TASK ITEM:
Extract every line of text from the data below, character for character, and leave the pictures out of your answer.

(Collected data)
________________

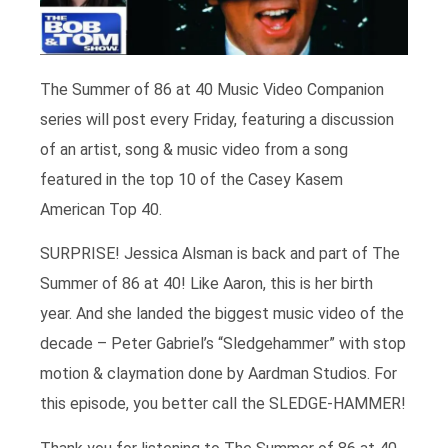
The Summer of 86 at 40 Music Video Companion
series will post every Friday, featuring a discussion
of an artist, song & music video from a song
featured in the top 10 of the Casey Kasem
American Top 40.
SURPRISE! Jessica Alsman is back and part of The
Summer of 86 at 40! Like Aaron, this is her birth
year. And she landed the biggest music video of the
decade – Peter Gabriel’s “Sledgehammer” with stop
motion & claymation done by Aardman Studios. For
this episode, you better call the SLEDGE-HAMMER!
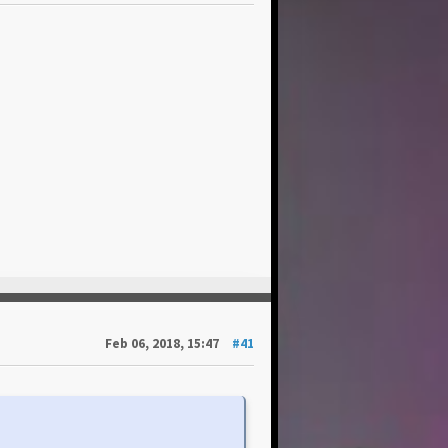
Feb 06, 2018, 15:47
#41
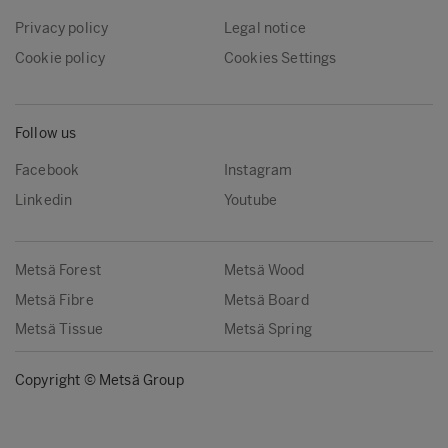
Privacy policy
Legal notice
Cookie policy
Cookies Settings
Follow us
Facebook
Instagram
Linkedin
Youtube
Metsä Forest
Metsä Wood
Metsä Fibre
Metsä Board
Metsä Tissue
Metsä Spring
Copyright © Metsä Group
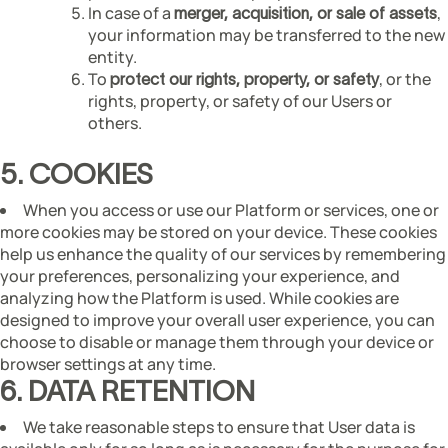
In case of a
,
merger, acquisition, or sale of assets
your information may be transferred to the new
entity.
To
, or the
protect our rights, property, or safety
rights, property, or safety of our Users or
others.
5. COOKIES
When you access or use our Platform or services, one or
more cookies may be stored on your device. These cookies
help us enhance the quality of our services by remembering
your preferences, personalizing your experience, and
analyzing how the Platform is used. While cookies are
designed to improve your overall user experience, you can
choose to disable or manage them through your device or
browser settings at any time.
6. DATA RETENTION
We take reasonable steps to ensure that User data is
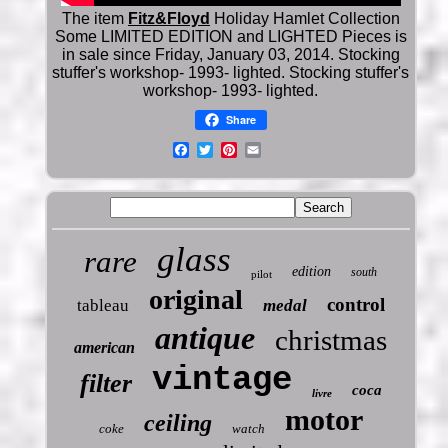
The item
Fitz&Floyd
Holiday Hamlet Collection
Some LIMITED EDITION and LIGHTED Pieces is
in sale since Friday, January 03, 2014. Stocking
stuffer's workshop- 1993- lighted. Stocking stuffer's
workshop- 1993- lighted.
Share
glass
rare
edition
south
pilot
original
control
tableau
medal
antique
christmas
american
vintage
filter
coca
livre
motor
ceiling
coke
watch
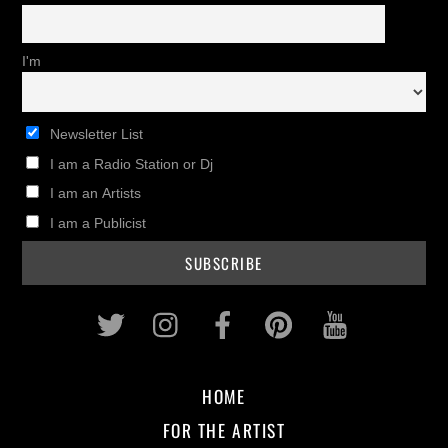
I'm
Newsletter List
I am a Radio Station or Dj
I am an Artists
I am a Publicist
Twitter
Instagram
Facebook
Pinterest
Youtub
HOME
FOR THE ARTIST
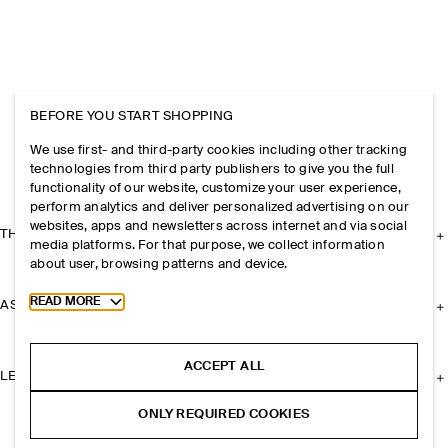
BEFORE YOU START SHOPPING
We use first- and third-party cookies including other tracking
technologies from third party publishers to give you the full
functionality of our website, customize your user experience,
perform analytics and deliver personalized advertising on our
websites, apps and newsletters across internet and via social
THE COMPANY
media platforms. For that purpose, we collect information
about user, browsing patterns and device.
Toggle more cookie information
READ MORE
ASSISTANCE
ACCEPT ALL
LEGAL
ONLY REQUIRED COOKIES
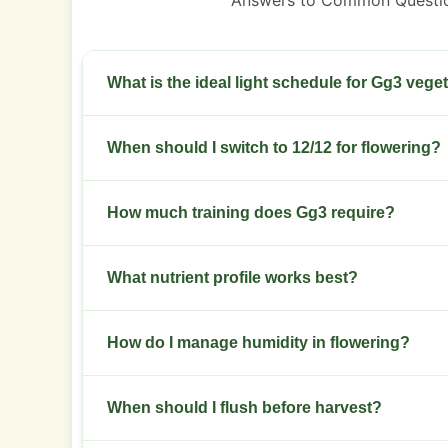
Answers to Common Questi
What is the ideal light schedule for Gg3 vege
Use 18 hours light and 6 hours dark. Keep stable 
When should I switch to 12/12 for flowering?
period.
Switch when plants hit desired height relative to
How much training does Gg3 require?
weeks of veg.
Use low stress training early and selective top
What nutrient profile works best?
sites.
Start with a balanced NPK in veg then shift to 
How do I manage humidity in flowering?
flower.
Keep relative humidity between 40 and 50 percen
When should I flush before harvest?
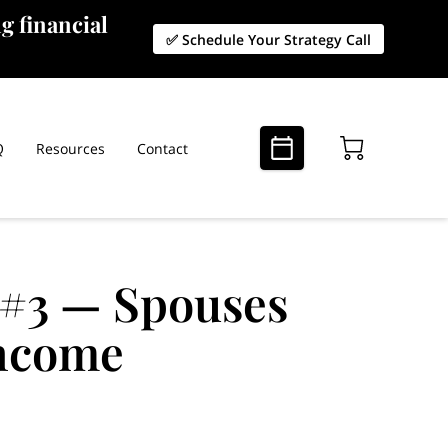
g financial
✅ Schedule Your Strategy Call
Q
Resources
Contact
 #3 — Spouses
Income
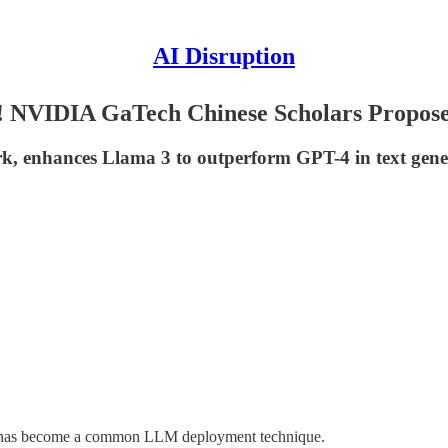
AI Disruption
4! NVIDIA GaTech Chinese Scholars Prop
 enhances Llama 3 to outperform GPT-4 in text genera
RAG has become a common LLM deployment technique.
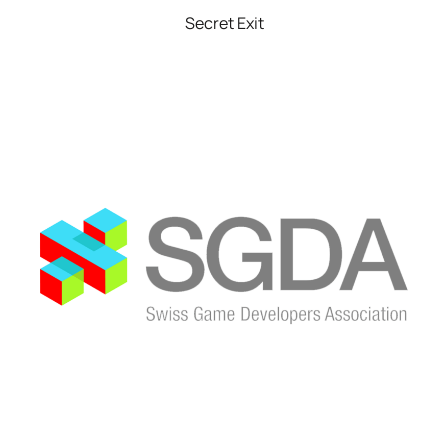
Secret Exit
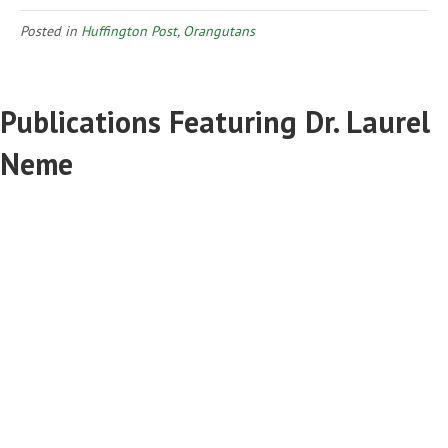
Posted in
Huffington Post
,
Orangutans
Publications Featuring Dr. Laurel
Neme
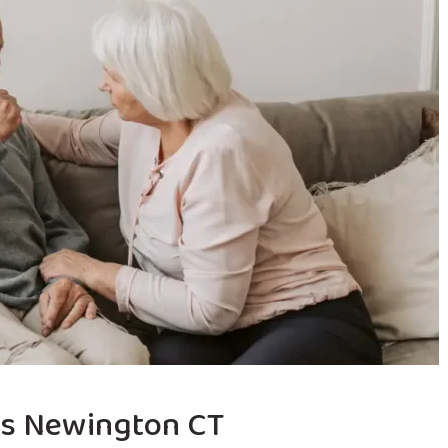
es Newington CT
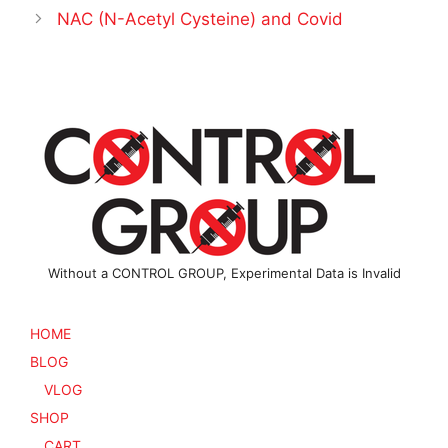
NAC (N-Acetyl Cysteine) and Covid
Without a CONTROL GROUP, Experimental Data is Invalid
HOME
BLOG
VLOG
SHOP
CART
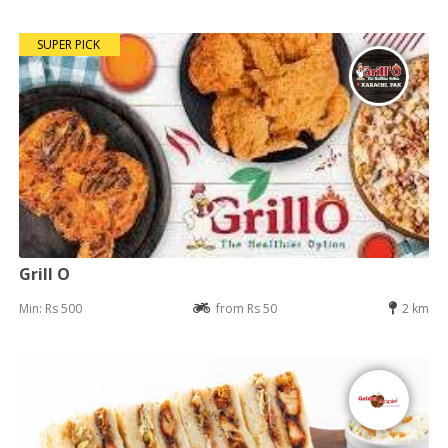
SUPER PICK
Grill O
Min: Rs 500
from Rs 50
2 km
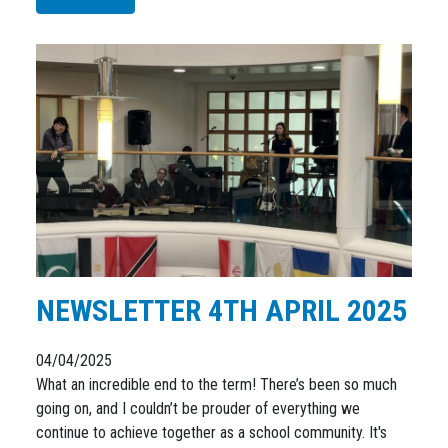
NEWSLETTER 4TH APRIL 2025
04/04/2025
What an incredible end to the term! There’s been so much
going on, and I couldn’t be prouder of everything we
continue to achieve together as a school community. It's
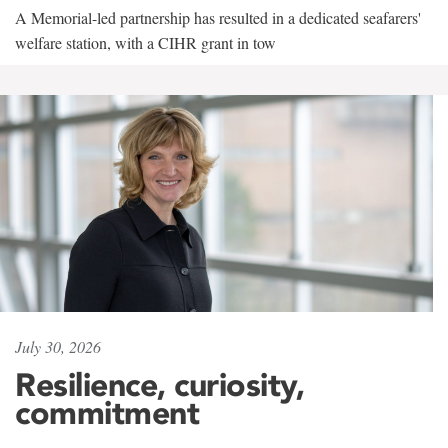
A Memorial-led partnership has resulted in a dedicated seafarers'
welfare station, with a CIHR grant in tow
July 30, 2026
Resilience, curiosity,
commitment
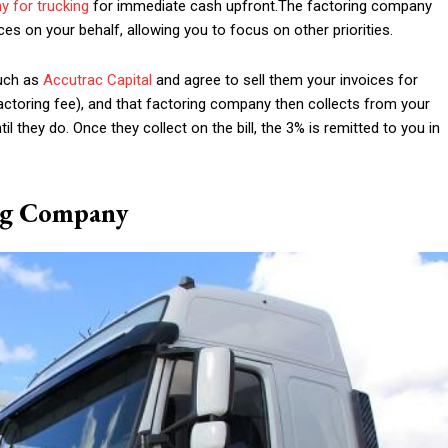
y for trucking
for immediate cash upfront.The factoring company
ces on your behalf, allowing you to focus on other priorities.
such as
Accutrac Capital
and agree to sell them your invoices for
ctoring fee), and that factoring company then collects from your
l they do. Once they collect on the bill, the 3% is remitted to you in
ng Company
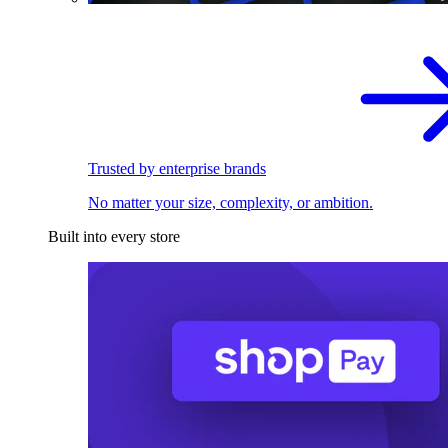
Trusted by enterprise brands
No matter your size, complexity, or ambition.
Built into every store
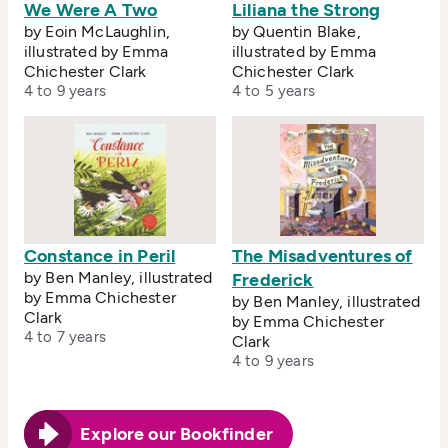
We Were A Two
Liliana the Strong
by Eoin McLaughlin,
by Quentin Blake,
illustrated by Emma
illustrated by Emma
Chichester Clark
Chichester Clark
4 to 9 years
4 to 5 years
Constance in Peril
The Misadventures of
by Ben Manley, illustrated
Frederick
by Emma Chichester
by Ben Manley, illustrated
Clark
by Emma Chichester
4 to 7 years
Clark
4 to 9 years
Explore our Bookfinder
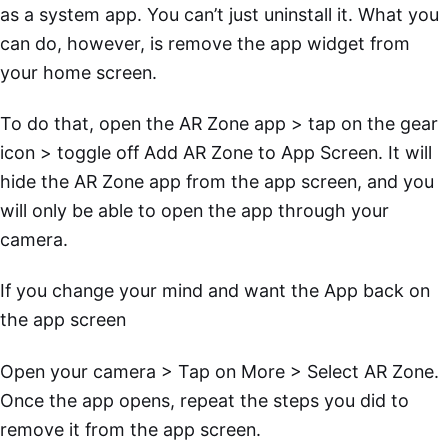
as a system app. You can’t just uninstall it. What you
can do, however, is remove the app widget from
your home screen.
To do that, open the AR Zone app > tap on the gear
icon > toggle off Add AR Zone to App Screen. It will
hide the AR Zone app from the app screen, and you
will only be able to open the app through your
camera.
If you change your mind and want the App back on
the app screen
Open your camera > Tap on More > Select AR Zone.
Once the app opens, repeat the steps you did to
remove it from the app screen.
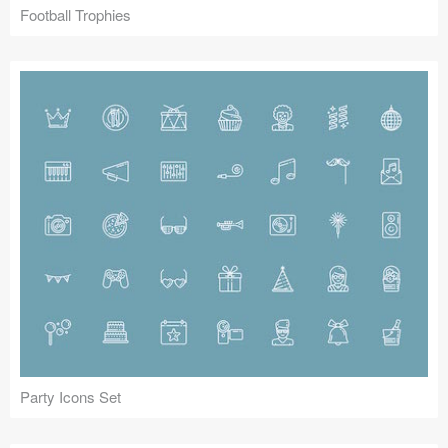
Football Trophies
Party Icons Set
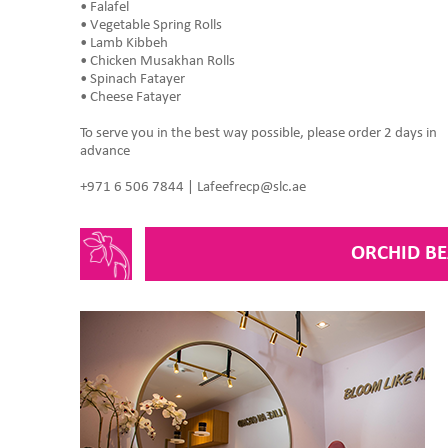
• Falafel
• Vegetable Spring Rolls
• Lamb Kibbeh
• Chicken Musakhan Rolls
• Spinach Fatayer
• Cheese Fatayer
To serve you in the best way possible, please order 2 days in
advance
+971 6 506 7844 | Lafeefrecp@slc.ae
ORCHID B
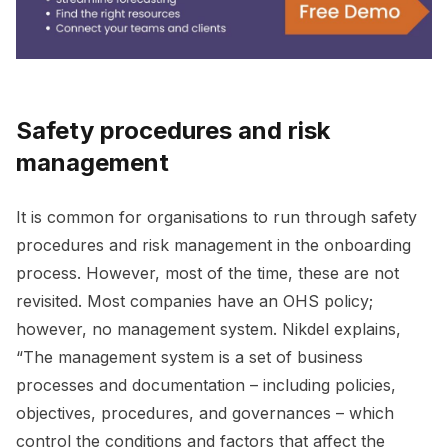
Safety procedures and risk
management
It is common for organisations to run through safety
procedures and risk management in the onboarding
process. However, most of the time, these are not
revisited. Most companies have an OHS policy;
however, no management system. Nikdel explains,
“The management system is a set of business
processes and documentation – including policies,
objectives, procedures, and governances – which
control the conditions and factors that affect the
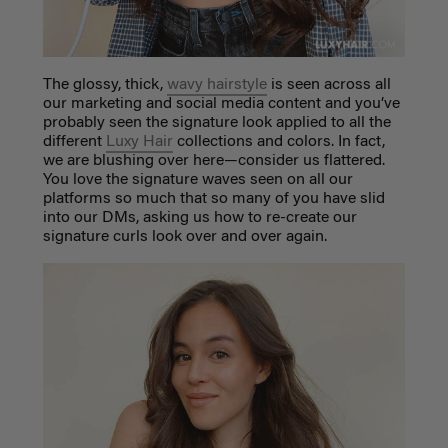
The glossy, thick,
wavy hairstyle
is seen across all
our marketing and social media content and you’ve
probably seen the signature look applied to all the
different
Luxy Hair
collections and colors. In fact,
we are blushing over here—consider us flattered.
You love the signature waves seen on all our
platforms so much that so many of you have slid
into our DMs, asking us how to re-create our
signature curls look over and over again.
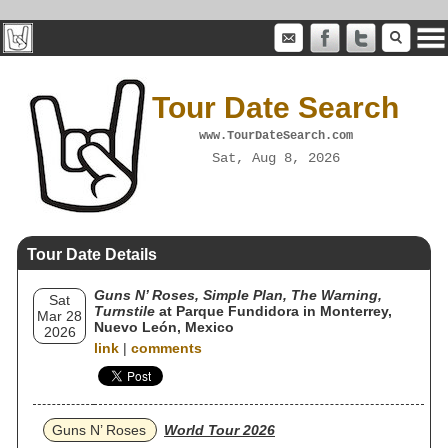
Tour Date Search
www.TourDateSearch.com
Sat, Aug 8, 2026
Tour Date Details
Guns N’ Roses, Simple Plan, The Warning,
Sat
Turnstile
at Parque Fundidora in Monterrey,
Mar 28
Nuevo León, Mexico
2026
link
|
comments
Guns N’ Roses
World Tour 2026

________________

WRITTEN REPLY:
The Summer of 86 at 40 Music Video Companion
series will post every Friday, featuring a discussion
of an artist, song & music video from a song
featured in the top 10 of the Casey Kasem
American Top 40.
SURPRISE! Jessica Alsman is back and part of The
Summer of 86 at 40! Like Aaron, this is her birth
year. And she landed the biggest music video of the
decade – Peter Gabriel’s “Sledgehammer” with stop
motion & claymation done by Aardman Studios. For
this episode, you better call the SLEDGE-HAMMER!
Feb 06, 2018, 15:47
#41
Privacy policy
Legal notice
Cookie policy
Cookies Settings
Follow us
Facebook
Instagram
Linkedin
Youtube
Metsä Forest
Metsä Wood
Metsä Fibre
Metsä Board
Metsä Tissue
Metsä Spring
Copyright © Metsä Group
In case of a
,
merger, acquisition, or sale of assets
your information may be transferred to the new
entity.
To
, or the
protect our rights, property, or safety
rights, property, or safety of our Users or
others.
5. COOKIES
When you access or use our Platform or services, one or
more cookies may be stored on your device. These cookies
help us enhance the quality of our services by remembering
your preferences, personalizing your experience, and
analyzing how the Platform is used. While cookies are
designed to improve your overall user experience, you can
choose to disable or manage them through your device or
browser settings at any time.
6. DATA RETENTION
We take reasonable steps to ensure that User data is
The item
Fitz&Floyd
Holiday Hamlet Collection
Some LIMITED EDITION and LIGHTED Pieces is
in sale since Friday, January 03, 2014. Stocking
stuffer's workshop- 1993- lighted. Stocking stuffer's
workshop- 1993- lighted.
Share
glass
rare
edition
south
pilot
original
control
tableau
medal
antique
christmas
american
vintage
filter
coca
livre
motor
ceiling
coke
watch
I'm
Newsletter List
I am a Radio Station or Dj
I am an Artists
I am a Publicist
Twitter
Instagram
Facebook
Pinterest
Youtub
HOME
FOR THE ARTIST
BEFORE YOU START SHOPPING
We use first- and third-party cookies including other tracking
technologies from third party publishers to give you the full
functionality of our website, customize your user experience,
perform analytics and deliver personalized advertising on our
websites, apps and newsletters across internet and via social
THE COMPANY
media platforms. For that purpose, we collect information
about user, browsing patterns and device.
Toggle more cookie information
READ MORE
ASSISTANCE
ACCEPT ALL
LEGAL
ONLY REQUIRED COOKIES
Answers to Common Questi
What is the ideal light schedule for Gg3 vege
Use 18 hours light and 6 hours dark. Keep stable 
When should I switch to 12/12 for flowering?
period.
Switch when plants hit desired height relative to
How much training does Gg3 require?
weeks of veg.
Use low stress training early and selective top
What nutrient profile works best?
sites.
Start with a balanced NPK in veg then shift to 
How do I manage humidity in flowering?
flower.
Keep relative humidity between 40 and 50 percen
When should I flush before harvest?
g financial
✅ Schedule Your Strategy Call
Q
Resources
Contact
 #3 — Spouses
Income
AI Disruption
4! NVIDIA GaTech Chinese Scholars Prop
 enhances Llama 3 to outperform GPT-4 in text genera
RAG has become a common LLM deployment technique.
Secret Exit
Posted in
Huffington Post
,
Orangutans
Publications Featuring Dr. Laurel
Neme
es Newington CT
NAC (N-Acetyl Cysteine) and Covid
Without a CONTROL GROUP, Experimental Data is Invalid
HOME
BLOG
VLOG
SHOP
CART
SUPER PICK
Grill O
Min: Rs 500
from Rs 50
2 km
NEWSLETTER 4TH APRIL 2025
04/04/2025
What an incredible end to the term! There’s been so much
going on, and I couldn’t be prouder of everything we
continue to achieve together as a school community. It's
A Memorial-led partnership has resulted in a dedicated seafarers'
welfare station, with a CIHR grant in tow
July 30, 2026
Resilience, curiosity,
commitment
y for trucking
for immediate cash upfront.The factoring company
ces on your behalf, allowing you to focus on other priorities.
such as
Accutrac Capital
and agree to sell them your invoices for
ctoring fee), and that factoring company then collects from your
l they do. Once they collect on the bill, the 3% is remitted to you in
ng Company
Trusted by enterprise brands
No matter your size, complexity, or ambition.
Built into every store
We Were A Two
Liliana the Strong
by Eoin McLaughlin,
by Quentin Blake,
illustrated by Emma
illustrated by Emma
Chichester Clark
Chichester Clark
4 to 9 years
4 to 5 years
Constance in Peril
The Misadventures of
by Ben Manley, illustrated
Frederick
by Emma Chichester
by Ben Manley, illustrated
Clark
by Emma Chichester
4 to 7 years
Clark
4 to 9 years
Explore our Bookfinder
as a system app. You can’t just uninstall it. What you
can do, however, is remove the app widget from
your home screen.
To do that, open the AR Zone app > tap on the gear
icon > toggle off Add AR Zone to App Screen. It will
hide the AR Zone app from the app screen, and you
will only be able to open the app through your
camera.
If you change your mind and want the App back on
the app screen
Open your camera > Tap on More > Select AR Zone.
Once the app opens, repeat the steps you did to
remove it from the app screen.
Football Trophies
Party Icons Set
• Falafel
• Vegetable Spring Rolls
• Lamb Kibbeh
• Chicken Musakhan Rolls
• Spinach Fatayer
• Cheese Fatayer
To serve you in the best way possible, please order 2 days in
advance
+971 6 506 7844 | Lafeefrecp@slc.ae
ORCHID B
Safety procedures and risk
management
It is common for organisations to run through safety
procedures and risk management in the onboarding
process. However, most of the time, these are not
revisited. Most companies have an OHS policy;
however, no management system. Nikdel explains,
“The management system is a set of business
processes and documentation – including policies,
objectives, procedures, and governances – which
control the conditions and factors that affect the
The glossy, thick,
wavy hairstyle
is seen across all
our marketing and social media content and you’ve
probably seen the signature look applied to all the
different
Luxy Hair
collections and colors. In fact,
we are blushing over here—consider us flattered.
You love the signature waves seen on all our
platforms so much that so many of you have slid
into our DMs, asking us how to re-create our
signature curls look over and over again.
Tour Date Search
www.TourDateSearch.com
Sat, Aug 8, 2026
Tour Date Details
Guns N’ Roses, Simple Plan, The Warning,
Sat
Turnstile
at Parque Fundidora in Monterrey,
Mar 28
Nuevo León, Mexico
2026
link
|
comments
Guns N’ Roses
World Tour 2026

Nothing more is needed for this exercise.